The problem with the IBM 1401, from the perspective of IBM’s logistics and shipping operations, was that the computer was simultaneously expensive, fragile, and being shipped to thousands of customers across the United States during 1960 and 1961. The standard protective packaging materials of the era — crumpled newspaper, sawdust, horse hair, wood shavings — were inadequate for protecting precision electronic equipment of the 1401’s complexity, value, and shock-sensitivity. IBM’s shipping department was, by all subsequent accounts, actively looking for alternative cushioning materials in 1961. A Sealed Air marketer named Frederick W. Bowers, having read about the 1401’s commercial introduction, pitched bubble wrap to IBM’s packaging engineers as a possible solution. As detailed in a Back Then History overview of bubble wrap’s accidental commercial breakthrough and the broader trajectory of the Sealed Air Corporation, IBM’s engineering team tested the product, found it superior to the alternatives, and adopted it as standard packing material for 1401 shipments. The commercial relationship between Sealed Air and IBM, which began in 1961, was sufficient on its own to keep the company solvent and to demonstrate the broader market opportunity that the protective-packaging application represented.

Other shippers, observing the IBM adoption, began ordering bubble wrap for their own fragile products through the early and mid-1960s. The transition from sawdust-and-newspaper packaging to plastic-cushioned packaging proceeded across approximately a decade, with bubble wrap progressively becoming the default protective material for essentially any fragile object shipped by a commercial enterprise.
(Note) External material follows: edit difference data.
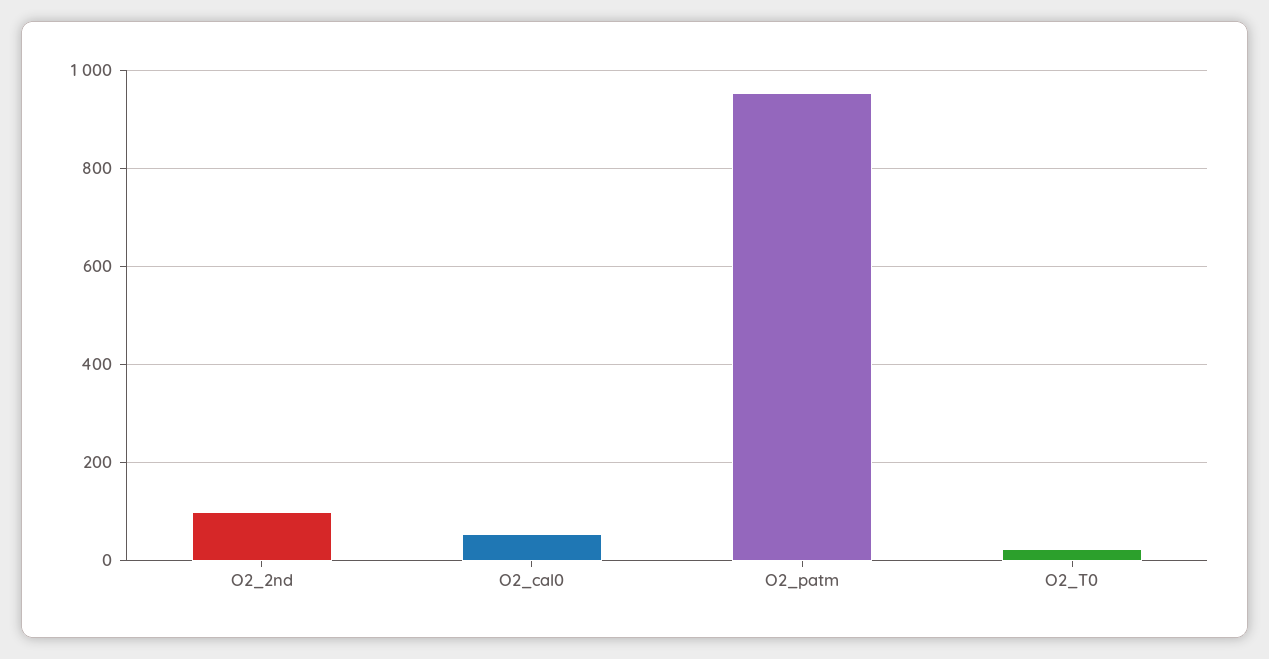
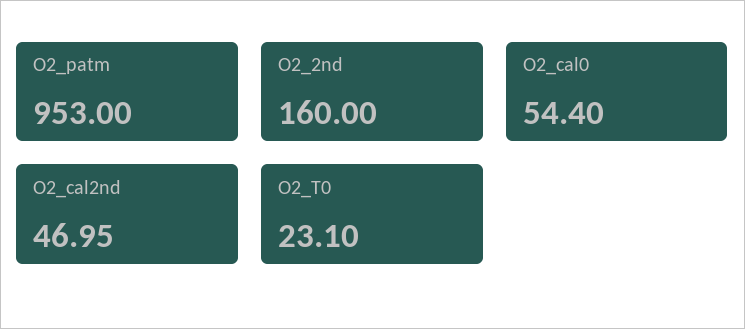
  {
-   "O2_2nd": 100,
+   "O2_2nd": 160,
    "O2_cal0": 54.4,
    "O2_patm": 953,
-   "O2_T0": 23.1
+   "O2_T0": 23.1,
+   "O2_cal2nd": 46.95
  }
The Sealed Air Corporation, which had been on the edge of failure in 1961, grew across the subsequent six decades into a Fortune 500 company with operations in 122 countries and annual revenues in the billions. The original 1960 Bubble Wrap sample now sits in the permanent collection of the Museum of Modern Art in New York. Alfred Fielding’s five-year-old son Howard became, according to family lore, the first human being to deliberately pop a piece of bubble wrap for entertainment — a recreational application that has, over the subsequent 65 years, generated an entire popular-culture genre of stress-relief packaging that the original inventors could not have anticipated when they were trying to sell decorative plastic to beatniks.